In the cases when Middle Eastern states are willing to cooperate fully with the U.S., it will be important to ensure that the U.S. role is not a heavy-handed one. A light footprint is necessary for successful cooperation in states such as Algeria, Yemen and elsewhere. Overzealous U.S. activity in the Middle East, a part of the world that resents U.S. power, if not harboring an outright hatred for America, can lead to disaster, both in the fight against al-Qaeda affiliates, and more broadly, in U.S.-Middle East relations. For example, open cooperation between the highly unpopular government in Algiers and Washington, which continues to decline in popularity throughout the Middle East, will not go unnoticed by an Algerian public prone to mistrust and conspiracy theories. If progress is to be made in countering the threat of the GSPC, it should be done quietly and behind the scenes. Over time, if stability and transparency result from U.S.-Algerian cooperation, a heavier footprint could be advised.

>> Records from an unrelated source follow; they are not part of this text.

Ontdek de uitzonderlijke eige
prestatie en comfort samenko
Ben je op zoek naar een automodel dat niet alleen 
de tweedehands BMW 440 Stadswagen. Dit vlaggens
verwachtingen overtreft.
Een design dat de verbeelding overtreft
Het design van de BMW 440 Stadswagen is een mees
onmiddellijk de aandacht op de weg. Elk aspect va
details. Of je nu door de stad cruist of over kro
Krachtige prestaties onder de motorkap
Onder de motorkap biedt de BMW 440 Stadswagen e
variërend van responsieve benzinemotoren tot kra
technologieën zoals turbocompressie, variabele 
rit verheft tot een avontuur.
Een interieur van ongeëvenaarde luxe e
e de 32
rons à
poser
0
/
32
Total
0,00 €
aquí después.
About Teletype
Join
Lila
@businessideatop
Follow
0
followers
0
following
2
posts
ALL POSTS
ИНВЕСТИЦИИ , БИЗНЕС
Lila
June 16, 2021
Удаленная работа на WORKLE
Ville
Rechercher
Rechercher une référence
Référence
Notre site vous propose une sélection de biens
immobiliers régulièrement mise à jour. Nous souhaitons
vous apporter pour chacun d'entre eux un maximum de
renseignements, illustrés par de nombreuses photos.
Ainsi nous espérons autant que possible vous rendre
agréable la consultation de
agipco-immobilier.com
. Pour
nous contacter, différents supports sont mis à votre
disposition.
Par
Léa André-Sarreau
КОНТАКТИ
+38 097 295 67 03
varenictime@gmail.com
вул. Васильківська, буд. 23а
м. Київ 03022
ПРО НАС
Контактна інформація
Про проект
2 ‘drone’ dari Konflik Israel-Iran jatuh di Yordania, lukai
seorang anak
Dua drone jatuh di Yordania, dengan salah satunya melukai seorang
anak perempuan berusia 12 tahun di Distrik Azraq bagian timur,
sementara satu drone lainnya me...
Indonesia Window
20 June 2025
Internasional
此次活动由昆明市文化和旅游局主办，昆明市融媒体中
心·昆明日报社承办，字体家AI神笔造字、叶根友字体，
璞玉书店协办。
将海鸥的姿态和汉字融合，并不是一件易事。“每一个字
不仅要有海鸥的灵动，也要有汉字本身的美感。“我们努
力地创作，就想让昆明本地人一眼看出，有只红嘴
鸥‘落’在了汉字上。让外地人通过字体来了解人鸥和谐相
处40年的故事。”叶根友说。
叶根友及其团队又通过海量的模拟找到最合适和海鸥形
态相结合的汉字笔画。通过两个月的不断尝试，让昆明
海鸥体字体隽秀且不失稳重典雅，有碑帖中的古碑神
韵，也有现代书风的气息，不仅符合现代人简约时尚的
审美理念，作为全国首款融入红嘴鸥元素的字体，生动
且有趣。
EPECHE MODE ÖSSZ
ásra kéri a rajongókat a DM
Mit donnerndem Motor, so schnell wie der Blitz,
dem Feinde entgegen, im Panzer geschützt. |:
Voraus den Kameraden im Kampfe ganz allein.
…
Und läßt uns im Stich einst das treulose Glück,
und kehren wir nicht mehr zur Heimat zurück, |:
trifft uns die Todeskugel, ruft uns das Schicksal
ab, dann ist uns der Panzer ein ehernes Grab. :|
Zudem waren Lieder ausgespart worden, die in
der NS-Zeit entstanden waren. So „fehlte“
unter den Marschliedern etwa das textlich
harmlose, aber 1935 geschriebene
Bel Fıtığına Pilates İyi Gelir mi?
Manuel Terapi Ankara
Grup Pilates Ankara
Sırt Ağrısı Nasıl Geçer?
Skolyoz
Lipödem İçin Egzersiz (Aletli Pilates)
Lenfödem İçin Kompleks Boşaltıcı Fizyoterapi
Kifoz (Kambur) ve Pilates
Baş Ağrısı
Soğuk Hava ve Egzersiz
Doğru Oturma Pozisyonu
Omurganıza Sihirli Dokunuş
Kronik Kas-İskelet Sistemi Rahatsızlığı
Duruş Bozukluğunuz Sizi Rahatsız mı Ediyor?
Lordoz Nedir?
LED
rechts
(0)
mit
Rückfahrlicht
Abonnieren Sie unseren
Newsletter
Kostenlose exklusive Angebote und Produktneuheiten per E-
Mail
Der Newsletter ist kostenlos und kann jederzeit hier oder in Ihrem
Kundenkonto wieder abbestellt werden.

If a country, such as Syria (in the case of Asbat al-Ansar in Lebanon) refuses to take steps against affiliate groups and the lawless environments in which they operate, intense diplomacy is the first step. If diplomacy fails, tough penalties and sanctions can be imposed. Threat of force may even be necessary. After all, harboring terrorists amounts to aiding and abetting them. Countries that allow affiliates to operate openly within their borders may first dig in their heels and ignore U.S. demands. Indeed, some may initially become more sympathetic to the affiliates in reaction to U.S. pressure. But a steadfast commitment to a policy that does not allow states to harbor al-Qaeda affiliates will eventually yield positive results.
In the final analysis, fighting al-Qaeda's affiliates will require a Herculean effort, given the amorphous nature of affiliate groups. The U.S. will have to be flexible because the strategies, tactics, positions, and leaders of affiliate groups change fast and often, requiring real-time intelligence and quick decision making. If employed successfully, such a strategy of aggressively pursuing affiliate groups can yield a series of unequivocal victories in a short amount of time. These victories will be perceived as both military and political. These small operations can also take immense pressure off of an increasingly overburdened American military. Indeed, small victories might invigorate a public that has already grown weary of incessant bad news in Iraq and the war on terror, writ large.
FP: Thank you Mr. Schanzer, it was a pleasure talking to you.
Schanzer: The pleasure was mine, Jamie. Thank you.